As we were standing outside the beauty salon we heard a far-off noise that was like a cattle stampede or an airplane flying too close to the ground. It only took a second for us to recognize that it was a convoy of SUVs.

The soldiers who guarded the clinic moved quickly and took cover behind their trucks.

We ran inside the salon and rushed to the back of the room as far from the windows as we could get. I dove under a sink.

Then the world was quiet and still. It seemed that even the dogs, birds, and insects stopped breathing.

No one said hush, hush, hush.

We expected bullets to start flying.

Every wall, window, and doorway on the main street, which
was also the highway that ran through the town, was filled with holes. In our pockmarked world no one bothered filling up bullet holes or painting walls.

Twelve black SUVs drove past going at a great speed, way too fast, as if they were having a race. The windows were tinted black and the headlights were turned on even though it was daytime.

We could feel the whiz of speed and the ground shook around us. The large machines left a wake of dust and exhaust fumes behind and stirred up our minds with only one thought: Don’t stop here.

Once the last SUV had passed there was a moment of silence, of listening, before Ruth said, Okay, they’re gone. So, who needs to get their hair done?

Ruth smiled and said she’d do everyone’s nails for free while we waited to hear the outcome of the operations.

Ruth was a garbage baby. She must have been born from a big mistake. Why would someone throw their baby in the garbage like a banana peel or a rotten egg?

What’s the damned difference between killing your baby and throwing it into the garbage, huh? my mother said.

I wondered if this question was a test.

There’s a big difference, my mother said, answering her own question. At least a killing can be merciful.

Ruth was one of Mrs. Silberstein’s garbage babies. Mrs. Silberstein was a Jewish woman from Los Angeles who had moved to Acapulco fifty years ago. When she’d heard the rumors about babies being thrown away in the trash, she spread the word out to all the garbage collectors in Acapulco, and let them know she would be willing to take care of the babies. In the past thirty years she’d raised at least forty children. One of these babies was Ruth.

Ruth was born from a black plastic garbage bag that was filled with dirty diapers, rotten orange peels, three empty beer bottles,
a can of Coke, and a dead parrot wrapped in newspapers. Someone at the garbage dump heard cries coming out of the bag.

Ruth painted our nails and fed us potato chips right into our mouths so that the nail polish could dry without being smudged. She had trimmed my hair many times, but this was the first time I’d ever had my nails painted. It was the first act in my life that defined me as a girl.

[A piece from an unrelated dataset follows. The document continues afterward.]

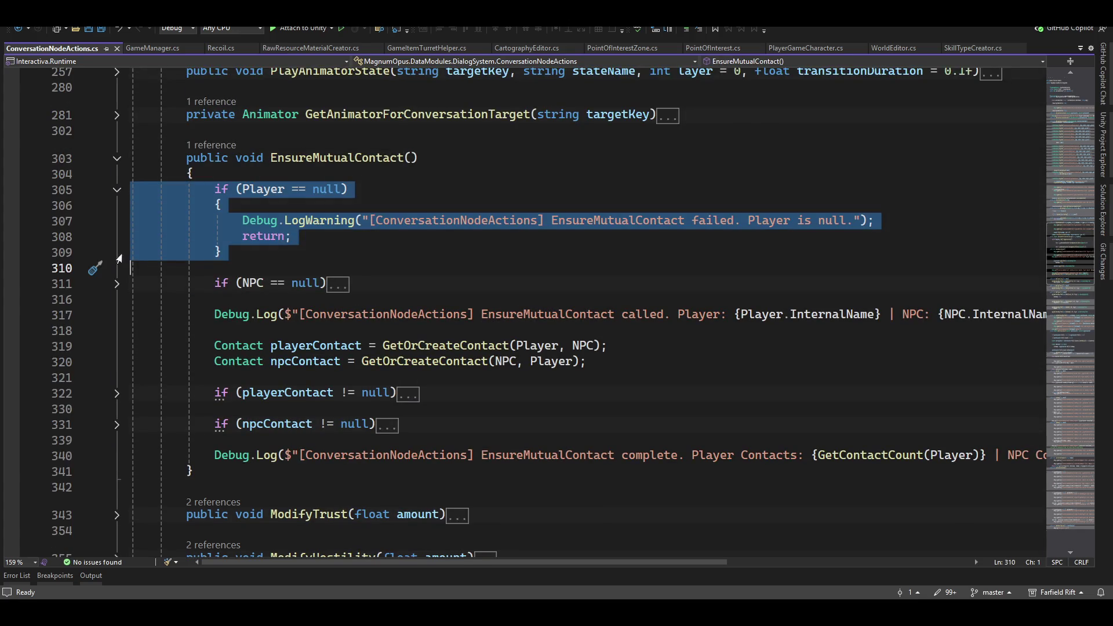
left_click(117, 285)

Ruth held my hand gently in her hand as she painted the red enamel over each one of my oval, infant nails. When she painted my thumb, I thought of the boy who was only one block away having his thumb removed.

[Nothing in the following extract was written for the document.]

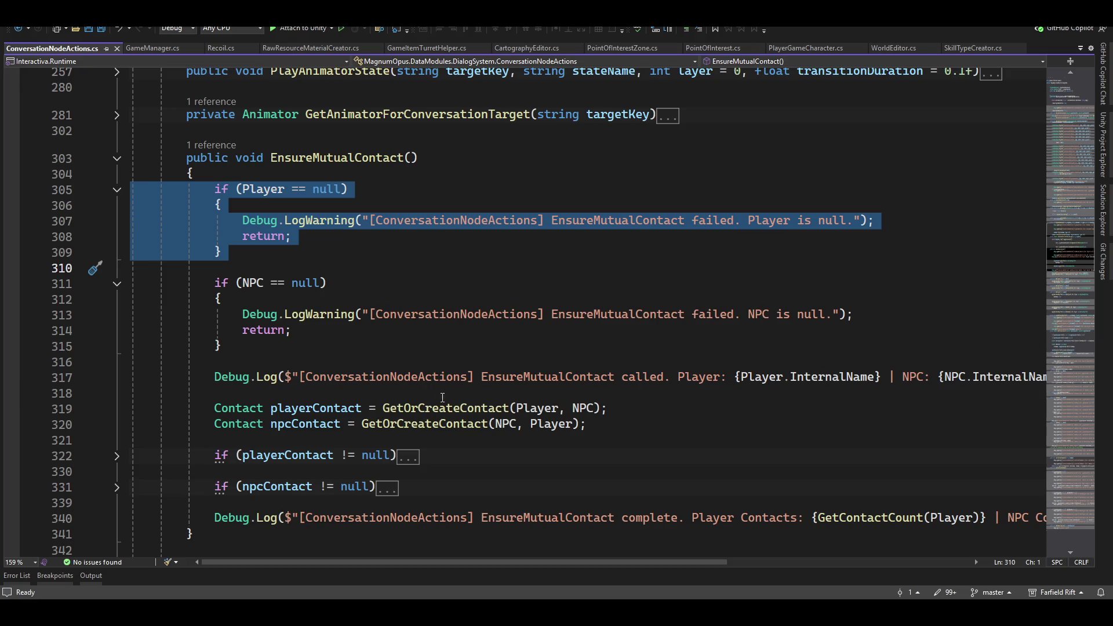
Step: Expand the playerContact and npcContact blocks to review their relationship effects
scroll(261, 336, "down", 1)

Ruth blew on my hands to dry the polish.

You blow on them too, she said, so that they dry, and don’t touch anything.

She swiveled away from me and took my mother’s hand in hers.

What color, Rita?

The reddest color you have.

My hands were miraculously beautiful to me. I held them up to my face in the mirror.

What a world, my mother said. It’s a nasty life.

Out the window, through glass shattered from bullets, we could watch the masked soldiers guarding the clinic. They were patting the dust off of their uniforms. The SUVs had created a small dust storm. I imagined what lay beyond the clinic’s front door and had a vision of Maria lying on a white sheet, under a strong light bulb, surrounded by doctors and with her face cut in two pieces.